Experts said they could not be certain who was behind the attacks. But it appears that signals to or from Baidu ads and analytics tools are being redirected toward the targeted sites when users outside China visit a site inside China. Because the signals seem to be diverted at the gateway between China and the rest of the world, analysts suspect the government and the Great Firewall.
In a post on a security website run by Insight Labs, an analyst wrote that "a certain device at the border of China's inner network and the Internet has hijacked" connections going into China.
"In other words," the post continued, "even people outside China are being weaponized to target things the Chinese government does not like, for example, freedom of speech."
Hypponen said the on-again off-again waves of attack traffic acted similarly to the way the Great Firewall filters, and that the capabilities and motivations also pointed to Beijing.
In a statement Friday, GitHub said the attack was the largest of its type to have targeted the site and that the attack featured "some sophisticated new techniques that use the Web browsers of unsuspecting, uninvolved people to flood GitHub.com with high levels of traffic."
"Based on reports we've received," the company said, "we believe the intent of this attack is to convince us to remove a specific class of content."

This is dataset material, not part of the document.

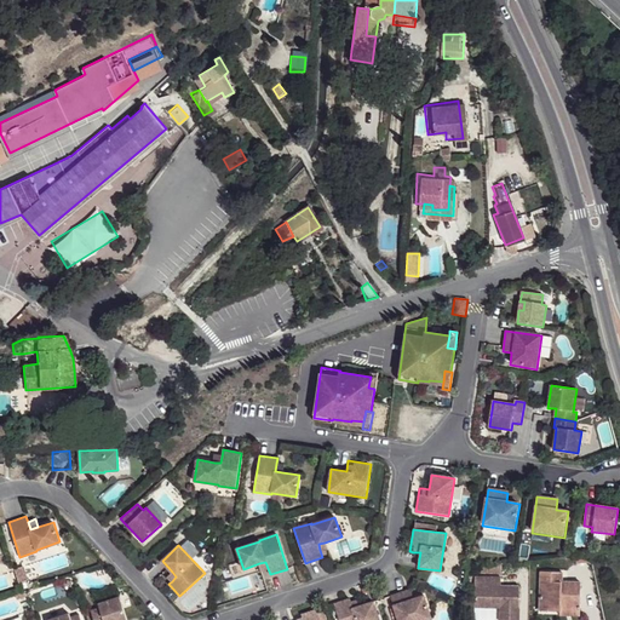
[(23,566),(13,568),(18,581),(27,579),(23,566)]
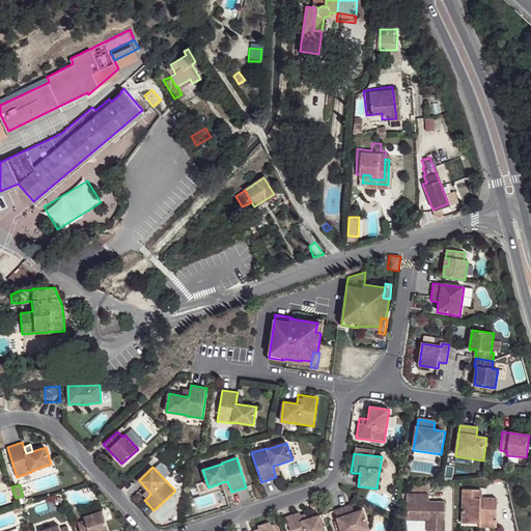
[(477,493),(459,493),(458,526),(477,526),(477,521),(493,522),(494,502),(477,501),(477,493)]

As of Monday GitHub said services were operating normally, but attack traffic continued.
The attacks also put Baidu in a difficult position. Calling it the price of doing business in China, Tsui said the company was "being used" and pointed out that the attack was directly hitting the company's bottom line by interrupting advertising traffic.
In a statement, Kaiser Kuo, a Baidu spokesman, said the company found no security breaches and was working with other organizations to get to the bottom of the attack.